Some people take their principles to their grave. And for some baby boomers, that means planning for their funerals, or their parents' funerals, in an eco-friendly way.

Shedden Farley's mother, Linda Farley, was passionate about a lot of causes, including the environment. When she died of cancer in 2009 at age 80, the family knew they wanted a natural burial that would have a minimal ecological impact, said Farley, a general contractor in Fort Collins.

Many traditional cultures practice natural burials that don't interfere with the organic process of decomposition. In modern North America, however, it has become common to place an embalmed body in a wood or metal casket and inter it in a concrete vault. Cemeteries are often flat, with landscaped lawns and rows of headstones.

Because there were no "green" cemeteries near Linda Farley's home in rural Wisconsin, the family got permission to bury her on their property.

"Not only did we dig the grave, but we put her in the grave and we filled the grave - and it was an amazingly cathartic thing to do," said Shedden Farley, one of five sons. "It was a way of being intimate with our mother right up until we would never see her again."

The experience spurred his father, Gene Farley, to suggest that the family set aside 25 acres, which has become the Natural Path Sanctuary, a nature preserve burial ground near Madison, Wis.

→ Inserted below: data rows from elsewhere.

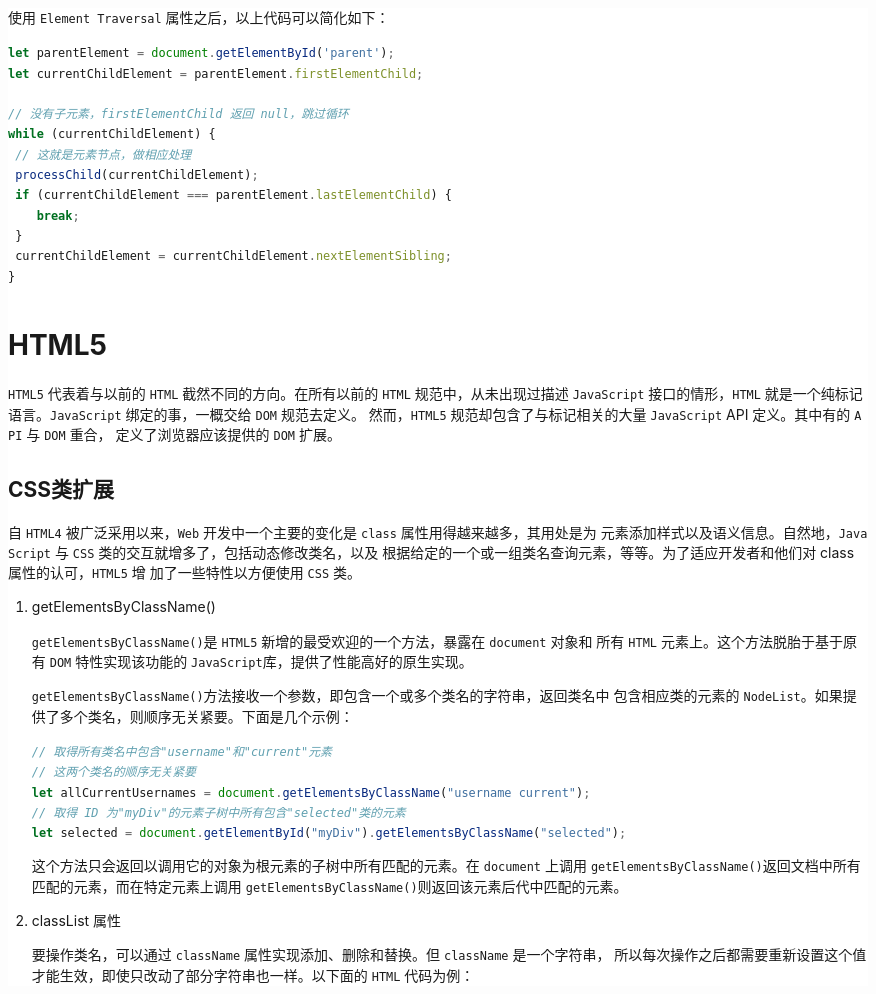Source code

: 使用 `Element Traversal` 属性之后，以上代码可以简化如下：

```js
let parentElement = document.getElementById('parent');
let currentChildElement = parentElement.firstElementChild;

// 没有子元素，firstElementChild 返回 null，跳过循环
while (currentChildElement) {
 // 这就是元素节点，做相应处理
 processChild(currentChildElement);
 if (currentChildElement === parentElement.lastElementChild) {
 	break;
 }
 currentChildElement = currentChildElement.nextElementSibling;
} 
```



# HTML5

`HTML5` 代表着与以前的 `HTML` 截然不同的方向。在所有以前的 `HTML` 规范中，从未出现过描述 `JavaScript` 接口的情形，`HTML` 就是一个纯标记语言。`JavaScript` 绑定的事，一概交给 `DOM` 规范去定义。 然而，`HTML5` 规范却包含了与标记相关的大量 `JavaScript` API 定义。其中有的 `API` 与 `DOM` 重合， 定义了浏览器应该提供的 `DOM` 扩展。



## CSS类扩展

自 `HTML4` 被广泛采用以来，`Web` 开发中一个主要的变化是 `class` 属性用得越来越多，其用处是为 元素添加样式以及语义信息。自然地，`JavaScript` 与 `CSS` 类的交互就增多了，包括动态修改类名，以及 根据给定的一个或一组类名查询元素，等等。为了适应开发者和他们对 class 属性的认可，`HTML5` 增 加了一些特性以方便使用 `CSS` 类。



1. getElementsByClassName()

   `getElementsByClassName()`是 `HTML5` 新增的最受欢迎的一个方法，暴露在 `document` 对象和 所有 `HTML` 元素上。这个方法脱胎于基于原有 `DOM` 特性实现该功能的 `JavaScript`库，提供了性能高好的原生实现。

   

   `getElementsByClassName()`方法接收一个参数，即包含一个或多个类名的字符串，返回类名中 包含相应类的元素的 `NodeList`。如果提供了多个类名，则顺序无关紧要。下面是几个示例：

   ```js
   // 取得所有类名中包含"username"和"current"元素
   // 这两个类名的顺序无关紧要
   let allCurrentUsernames = document.getElementsByClassName("username current");
   // 取得 ID 为"myDiv"的元素子树中所有包含"selected"类的元素
   let selected = document.getElementById("myDiv").getElementsByClassName("selected");
   ```

   这个方法只会返回以调用它的对象为根元素的子树中所有匹配的元素。在 `document` 上调用 `getElementsByClassName()`返回文档中所有匹配的元素，而在特定元素上调用 `getElementsByClassName()`则返回该元素后代中匹配的元素。

2. classList 属性

   要操作类名，可以通过 `className` 属性实现添加、删除和替换。但 `className` 是一个字符串， 所以每次操作之后都需要重新设置这个值才能生效，即使只改动了部分字符串也一样。以下面的 `HTML` 代码为例：
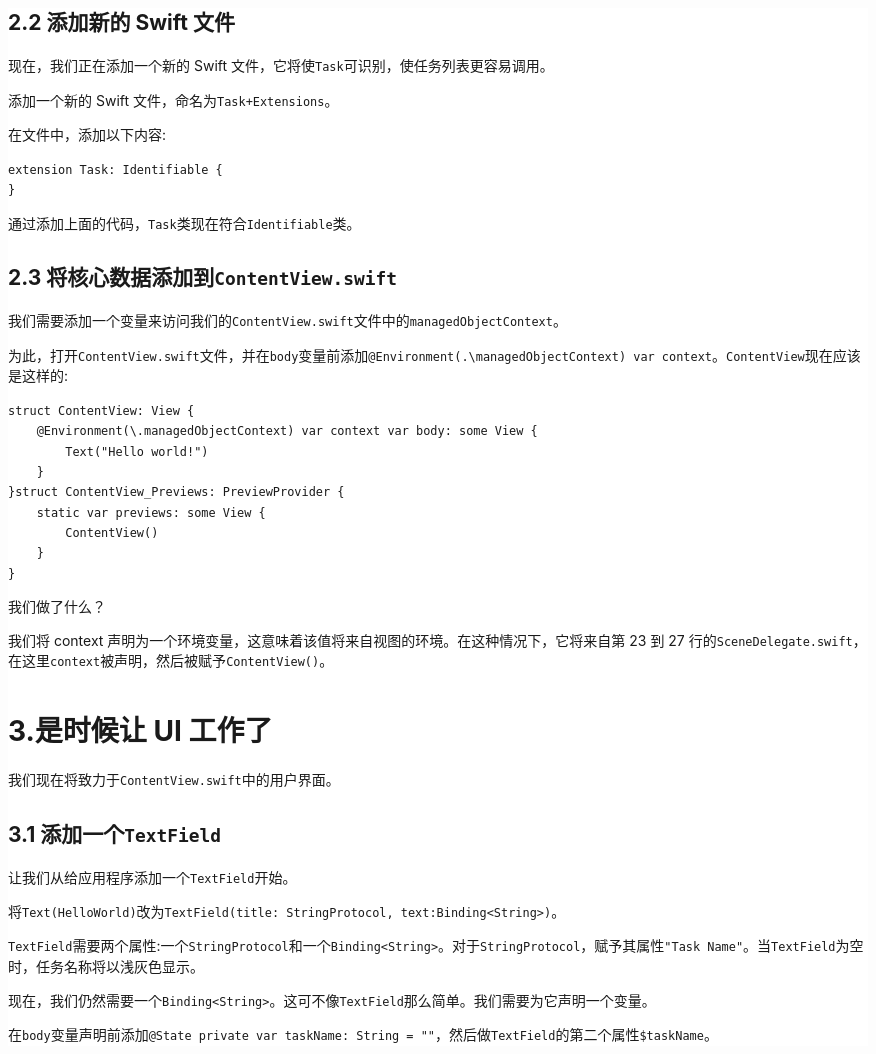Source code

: ## 2.2 添加新的 Swift 文件

现在，我们正在添加一个新的 Swift 文件，它将使`Task`可识别，使任务列表更容易调用。

添加一个新的 Swift 文件，命名为`Task+Extensions`。

在文件中，添加以下内容:

```
extension Task: Identifiable {
}
```

通过添加上面的代码，`Task`类现在符合`Identifiable`类。

## 2.3 将核心数据添加到`ContentView.swift`

我们需要添加一个变量来访问我们的`ContentView.swift`文件中的`managedObjectContext`。

为此，打开`ContentView.swift`文件，并在`body`变量前添加`@Environment(.\managedObjectContext) var context`。`ContentView`现在应该是这样的:

```
struct ContentView: View {
    @Environment(\.managedObjectContext) var context var body: some View {
        Text("Hello world!")
    }
}struct ContentView_Previews: PreviewProvider {
    static var previews: some View {
        ContentView()
    }
}
```

我们做了什么？

我们将 context 声明为一个环境变量，这意味着该值将来自视图的环境。在这种情况下，它将来自第 23 到 27 行的`SceneDelegate.swift`，在这里`context`被声明，然后被赋予`ContentView()`。

# 3.是时候让 UI 工作了

我们现在将致力于`ContentView.swift`中的用户界面。

## 3.1 添加一个`TextField`

让我们从给应用程序添加一个`TextField`开始。

将`Text(HelloWorld)`改为`TextField(title: StringProtocol, text:Binding<String>)`。

`TextField`需要两个属性:一个`StringProtocol`和一个`Binding<String>`。对于`StringProtocol`，赋予其属性`"Task Name"`。当`TextField`为空时，任务名称将以浅灰色显示。

现在，我们仍然需要一个`Binding<String>`。这可不像`TextField`那么简单。我们需要为它声明一个变量。

在`body`变量声明前添加`@State private var taskName: String = ""`，然后做`TextField`的第二个属性`$taskName`。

The environmental burial movement is mostly a recent phenomenon. Ramsey Creek preserve opened as the country's first "green" cemetery in Westminster, S.C., in 1998. It would take another seven years before the Green Burial Council, a California-based advocacy group, formed.

Today there are more than 40 certified green cemeteries in North America, according to Joe Sehee, the council's founder.

"When baby boomers start to die, I think you'll see a lot more of it. They have a keen interest in environmentalism," said Sehee, 53, who lives in Melbourne, Australia.

Natural Path Sanctuary, which has not sought council certification, opened in 2011 and has about 30 people buried there, including Gene Farley, who died last year at 86.

About 50 others have made pre-arrangements.